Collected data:
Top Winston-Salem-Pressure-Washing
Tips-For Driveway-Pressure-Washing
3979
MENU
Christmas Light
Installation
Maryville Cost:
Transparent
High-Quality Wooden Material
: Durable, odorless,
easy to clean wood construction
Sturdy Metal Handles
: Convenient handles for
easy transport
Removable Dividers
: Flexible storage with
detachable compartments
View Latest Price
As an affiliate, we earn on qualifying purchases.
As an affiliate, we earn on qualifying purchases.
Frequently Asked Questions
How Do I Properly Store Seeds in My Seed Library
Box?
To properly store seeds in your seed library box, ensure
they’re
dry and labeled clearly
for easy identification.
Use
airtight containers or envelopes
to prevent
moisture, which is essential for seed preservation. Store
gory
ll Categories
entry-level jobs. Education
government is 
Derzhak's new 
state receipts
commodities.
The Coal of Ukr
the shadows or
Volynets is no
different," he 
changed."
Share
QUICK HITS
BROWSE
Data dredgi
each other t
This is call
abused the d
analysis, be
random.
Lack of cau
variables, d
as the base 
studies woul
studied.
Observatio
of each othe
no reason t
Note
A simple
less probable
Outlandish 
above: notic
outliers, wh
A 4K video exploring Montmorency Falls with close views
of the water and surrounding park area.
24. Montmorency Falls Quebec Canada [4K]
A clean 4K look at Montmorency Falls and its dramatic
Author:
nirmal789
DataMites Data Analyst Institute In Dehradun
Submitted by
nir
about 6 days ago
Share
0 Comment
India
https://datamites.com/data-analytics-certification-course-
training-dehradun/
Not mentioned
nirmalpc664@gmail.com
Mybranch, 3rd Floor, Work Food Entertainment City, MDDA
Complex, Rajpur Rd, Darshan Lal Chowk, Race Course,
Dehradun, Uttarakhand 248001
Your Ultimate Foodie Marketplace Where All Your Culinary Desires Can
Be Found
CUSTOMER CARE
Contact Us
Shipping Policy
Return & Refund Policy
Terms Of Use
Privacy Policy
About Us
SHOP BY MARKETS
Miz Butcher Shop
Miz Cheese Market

WHAT YOU SHOULD DO - Each line above is to be reproduced exactly. Leave none out.

EXPECTED ANSWER -
Top Winston-Salem-Pressure-Washing
Tips-For Driveway-Pressure-Washing
3979
MENU
Christmas Light
Installation
Maryville Cost:
Transparent
High-Quality Wooden Material
: Durable, odorless,
easy to clean wood construction
Sturdy Metal Handles
: Convenient handles for
easy transport
Removable Dividers
: Flexible storage with
detachable compartments
View Latest Price
As an affiliate, we earn on qualifying purchases.
As an affiliate, we earn on qualifying purchases.
Frequently Asked Questions
How Do I Properly Store Seeds in My Seed Library
Box?
To properly store seeds in your seed library box, ensure
they’re
dry and labeled clearly
for easy identification.
Use
airtight containers or envelopes
to prevent
moisture, which is essential for seed preservation. Store
gory
ll Categories
entry-level jobs. Education
government is 
Derzhak's new 
state receipts
commodities.
The Coal of Ukr
the shadows or
Volynets is no
different," he 
changed."
Share
QUICK HITS
BROWSE
Data dredgi
each other t
This is call
abused the d
analysis, be
random.
Lack of cau
variables, d
as the base 
studies woul
studied.
Observatio
of each othe
no reason t
Note
A simple
less probable
Outlandish 
above: notic
outliers, wh
A 4K video exploring Montmorency Falls with close views
of the water and surrounding park area.
24. Montmorency Falls Quebec Canada [4K]
A clean 4K look at Montmorency Falls and its dramatic
Author:
nirmal789
DataMites Data Analyst Institute In Dehradun
Submitted by
nir
about 6 days ago
Share
0 Comment
India
https://datamites.com/data-analytics-certification-course-
training-dehradun/
Not mentioned
nirmalpc664@gmail.com
Mybranch, 3rd Floor, Work Food Entertainment City, MDDA
Complex, Rajpur Rd, Darshan Lal Chowk, Race Course,
Dehradun, Uttarakhand 248001
Your Ultimate Foodie Marketplace Where All Your Culinary Desires Can
Be Found
CUSTOMER CARE
Contact Us
Shipping Policy
Return & Refund Policy
Terms Of Use
Privacy Policy
About Us
SHOP BY MARKETS
Miz Butcher Shop
Miz Cheese Market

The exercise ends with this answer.